Le haut clergé chiite est à son tour entré dans la bataille… Après les grands ayatollahs Hossein Ali Montazeri, Nasser Makarem Chirazi et l’ayatollah Asadollah Zanjani, un quatrième haut religieux, l’ayatollah Abdolkarim Moussavi Ardebili, a adressé une injonction au pouvoir islamique lui demandant d’examiner avec soin les plaintes des candidats contestant les résultats de l’élection présidentielle et de rendre un «verdict convaincant». Ces prises de position sont pour le moins inhabituelles, la haute hiérarchie chiite répugnant, sauf lorsque la situation est gravissime, à commenter publiquement les affaires politiques. Ces exhortations ne vont pas jusqu’à demander l’annulation du scrutin et un nouveau vote, comme l’exige Mir Hossein Moussavi, mais elles laissent clairement entendre qu’il y a eu une lourde fraude aux élections.

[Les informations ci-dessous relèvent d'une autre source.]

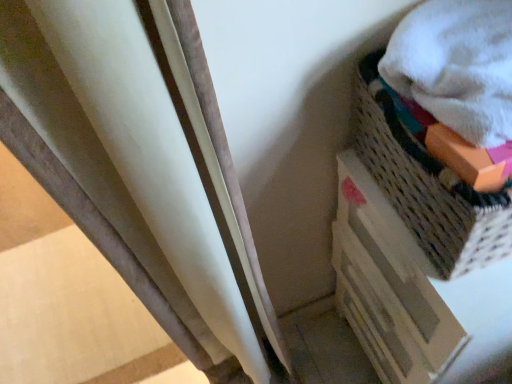
Identify the location of woven fabric basket at upper right. (429, 181).

The height and width of the screenshot is (384, 512). What do you see at coordinates (429, 181) in the screenshot?
I see `woven fabric basket at upper right` at bounding box center [429, 181].

Find the location of `woven fabric basket at upper right`. woven fabric basket at upper right is located at coordinates (429, 181).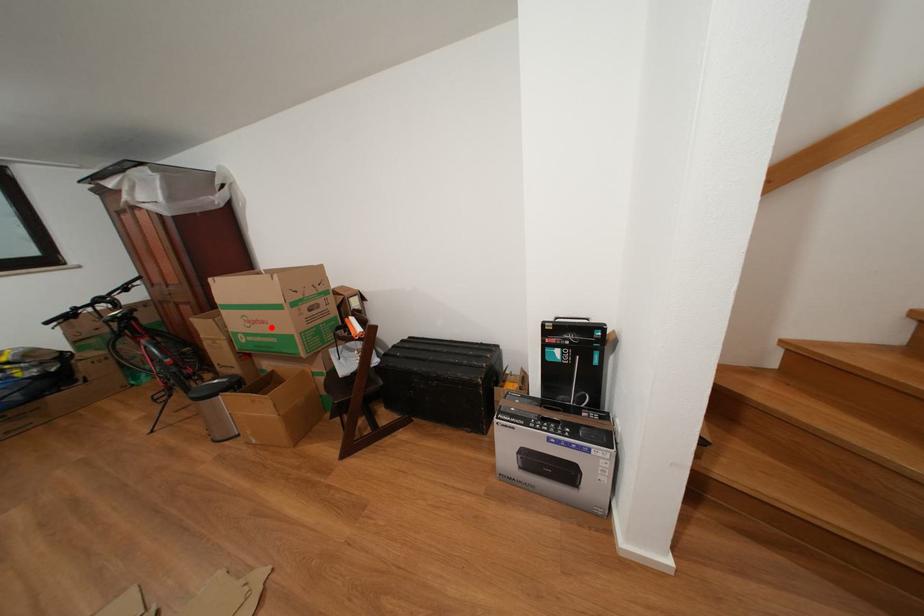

C’est Montazeri, une des plus hautes autorités spirituelles chiites, qui est allé le plus loin mardi dans sa dénonciation du trucage en décrivant les résultats comme «quelque chose qu’aucun esprit sain ne peut accepter».«Malheureusement cette excellente opportunité [de l’élection, ndlr]a été utilisée de la pire façon qui soit», écrit le religieux, qui fut pressenti pour succéder à l’imam Khomeiny avant d’être écarté du pouvoir et longtemps assigné à résidence.

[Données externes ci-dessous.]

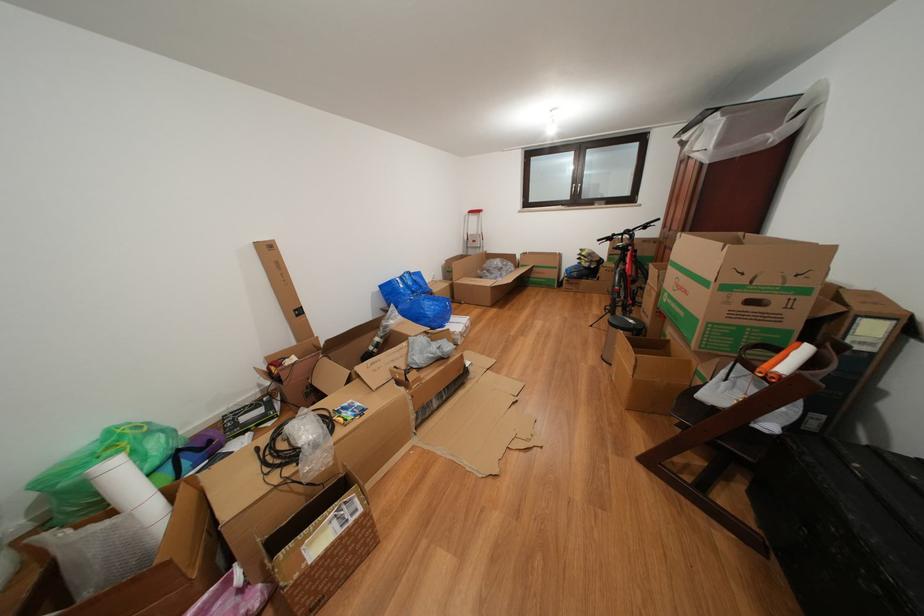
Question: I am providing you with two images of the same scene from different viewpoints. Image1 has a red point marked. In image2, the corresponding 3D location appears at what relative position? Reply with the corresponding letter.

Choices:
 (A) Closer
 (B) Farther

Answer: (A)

Manipulation. Jour après jour, de nouveaux éléments témoignent de l’ampleur de la manipulation. Selon des informations recueillies par Libération, l’après-midi du scrutin, vers 17 heures, des bassidji («volontaires» des milices islamiques) ont pris le contrôle des terminaux de totalisation des votes au ministère de l’Intérieur, chassant les fonctionnaires qui travaillaient à ce poste. C’est un fonctionnaire de ce même ministère qui a prévenu le camp réformateur. D’autres fuites vont révéler les vrais chiffres obtenus par les quatre candidats (Libération de mardi) : en tête vient Moussavi avec un peu plus de 19 millions des suffrages (sur 42 millions), devant le second candidat réformateur, le religieux Mehdi Karoubi, avec plus de 13,38 millions de voix ; Ahmadinejad n’arrive qu’en troisième position avec 5,77 millions de voix ; le quatrième candidat, Mohsen Rezaï, ex-leader historique des pasdarans – les gardiens de la révolution – occupe la dernière position avec 3,74 millions de voix.

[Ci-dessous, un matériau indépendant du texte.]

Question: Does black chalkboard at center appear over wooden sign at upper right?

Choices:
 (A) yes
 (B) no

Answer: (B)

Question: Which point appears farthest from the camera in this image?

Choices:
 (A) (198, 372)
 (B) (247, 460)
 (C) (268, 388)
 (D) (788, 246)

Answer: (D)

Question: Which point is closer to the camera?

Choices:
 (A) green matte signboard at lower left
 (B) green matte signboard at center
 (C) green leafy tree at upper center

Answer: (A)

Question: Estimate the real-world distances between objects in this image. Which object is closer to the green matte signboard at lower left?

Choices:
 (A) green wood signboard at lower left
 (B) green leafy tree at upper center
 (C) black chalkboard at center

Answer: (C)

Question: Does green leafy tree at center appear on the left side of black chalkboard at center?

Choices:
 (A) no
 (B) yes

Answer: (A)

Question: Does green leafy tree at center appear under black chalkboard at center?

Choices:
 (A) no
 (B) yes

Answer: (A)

Prévenu qu’il est arrivé en tête, Moussavi va immédiatement se proclamer victorieux avant d’être rapidement démenti par Ahmadinejad, puis par le Guide suprême Ali Khamenei, qui va entériner le succès du président sortant, parlant même de victoire tombée du ciel.
L’auteur des «fuites», fonctionnaire au ministère de l’Intérieur, semble avoir été arrêté dès le lendemain. Des témoins l’ont vu empoigné par des policiers au moment où il s’apprêtait à sauter du neuvième étage du bâtiment. Depuis, on ignore ce qu’il est devenu.
Toujours selon nos informations, les bassidji ont aussi fait main basse sur une partie des urnes qu’ils ont fait disparaître – ce qui explique que les résultats ville par ville et région par région ne sont toujours pas connus, même ceux de Téhéran. L’agence officielle Irna a remplacé les résultats manquants par des chiffres totalement abracadabrants, allant jusqu’à affirmer que Moussavi, Karoubi et Rezaï avaient été battus dans leurs villes natales.
Intimidation. Si les urnes ne sont pas rendues, on voit mal dans ces conditions comment le Conseil des gardiens de la Constitution pourrait procéder à un réel recomptage des voix. D’où l’hypothèse que l’annonce de celui-ci ne servirait en fait qu’à gagner du temps. En attendant, l’intimidation reste de rigueur. Hier, un religieux, intervenant à la télévision nationale, a fait savoir que toute fitna (sédition) était passible de «la peine de mort».